▶ **Stored items**
====================
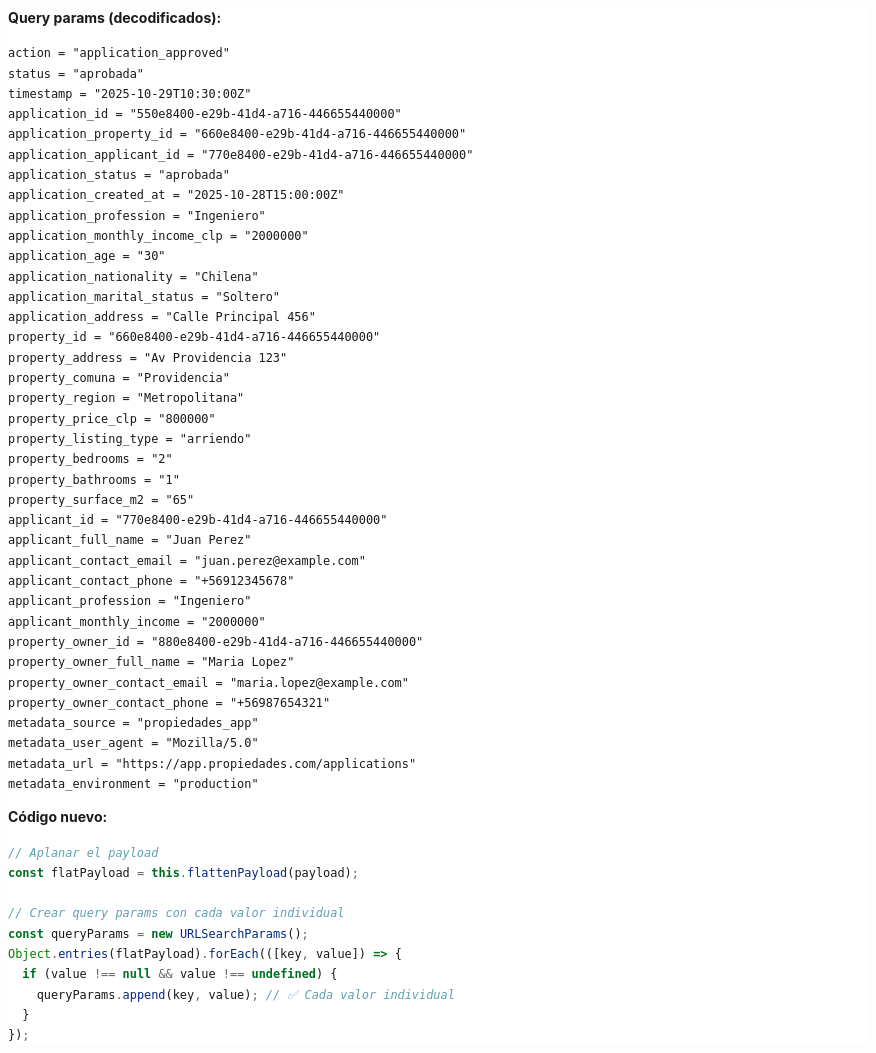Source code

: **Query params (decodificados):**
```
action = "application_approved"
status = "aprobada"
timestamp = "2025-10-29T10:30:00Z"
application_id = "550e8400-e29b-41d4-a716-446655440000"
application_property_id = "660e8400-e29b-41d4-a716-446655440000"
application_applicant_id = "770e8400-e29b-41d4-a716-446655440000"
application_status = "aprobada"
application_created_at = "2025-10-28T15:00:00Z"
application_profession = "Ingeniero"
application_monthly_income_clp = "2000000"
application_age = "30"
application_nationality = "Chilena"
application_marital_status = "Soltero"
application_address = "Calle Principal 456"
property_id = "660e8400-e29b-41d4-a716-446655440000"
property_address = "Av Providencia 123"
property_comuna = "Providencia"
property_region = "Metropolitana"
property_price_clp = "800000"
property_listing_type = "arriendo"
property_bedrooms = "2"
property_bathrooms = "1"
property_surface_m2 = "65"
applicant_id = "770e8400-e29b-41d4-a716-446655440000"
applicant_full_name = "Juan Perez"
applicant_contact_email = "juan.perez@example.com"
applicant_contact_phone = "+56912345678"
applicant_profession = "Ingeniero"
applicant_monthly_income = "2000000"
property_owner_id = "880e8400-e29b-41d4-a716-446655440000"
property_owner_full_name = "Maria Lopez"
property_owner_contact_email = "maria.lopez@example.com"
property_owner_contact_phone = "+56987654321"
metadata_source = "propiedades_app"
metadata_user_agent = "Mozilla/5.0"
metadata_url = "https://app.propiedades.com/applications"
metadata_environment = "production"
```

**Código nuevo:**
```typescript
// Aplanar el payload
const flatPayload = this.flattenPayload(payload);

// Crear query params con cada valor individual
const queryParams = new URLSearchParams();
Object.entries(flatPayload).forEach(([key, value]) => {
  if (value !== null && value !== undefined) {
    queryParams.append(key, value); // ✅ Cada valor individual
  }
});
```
====================
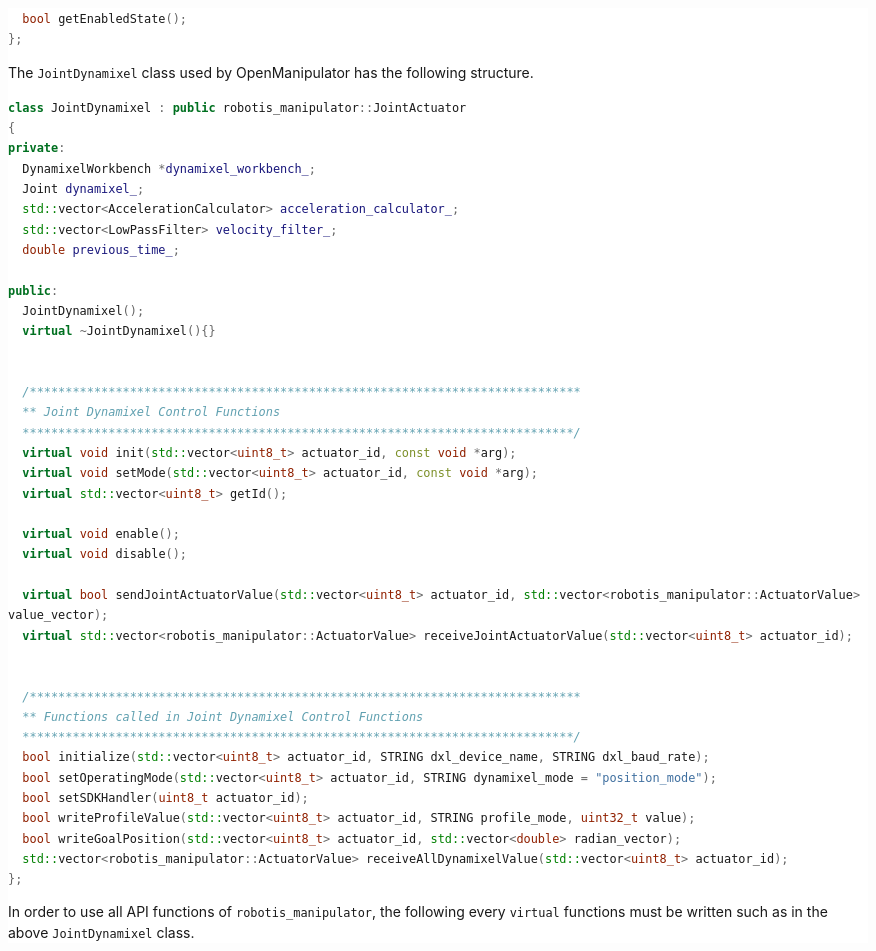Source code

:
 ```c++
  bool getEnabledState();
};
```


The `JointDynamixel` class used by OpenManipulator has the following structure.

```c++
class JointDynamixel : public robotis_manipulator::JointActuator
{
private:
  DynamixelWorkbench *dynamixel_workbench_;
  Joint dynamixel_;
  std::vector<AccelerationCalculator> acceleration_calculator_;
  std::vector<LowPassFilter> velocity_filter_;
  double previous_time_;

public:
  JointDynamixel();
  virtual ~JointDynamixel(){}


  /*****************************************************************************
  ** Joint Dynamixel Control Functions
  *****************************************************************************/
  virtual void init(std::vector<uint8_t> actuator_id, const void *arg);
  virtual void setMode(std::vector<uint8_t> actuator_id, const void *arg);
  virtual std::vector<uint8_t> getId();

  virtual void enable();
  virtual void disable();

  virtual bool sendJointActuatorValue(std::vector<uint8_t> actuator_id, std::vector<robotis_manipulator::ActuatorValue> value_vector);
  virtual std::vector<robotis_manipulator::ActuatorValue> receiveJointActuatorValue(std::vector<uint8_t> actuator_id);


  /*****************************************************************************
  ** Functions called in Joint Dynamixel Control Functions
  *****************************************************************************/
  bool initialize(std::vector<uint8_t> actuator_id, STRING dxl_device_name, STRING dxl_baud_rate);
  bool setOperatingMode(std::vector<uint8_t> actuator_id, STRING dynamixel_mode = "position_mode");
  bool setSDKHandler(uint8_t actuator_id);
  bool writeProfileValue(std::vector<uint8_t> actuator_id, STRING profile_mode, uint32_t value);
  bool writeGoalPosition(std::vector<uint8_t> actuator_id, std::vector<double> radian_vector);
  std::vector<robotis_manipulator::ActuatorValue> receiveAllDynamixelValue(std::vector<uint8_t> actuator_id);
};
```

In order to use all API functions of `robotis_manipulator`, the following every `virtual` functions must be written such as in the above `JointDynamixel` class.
====================
Please work out how many lines above carry "bool", writing only the result.

▶ **YOUR RESPONSE**
7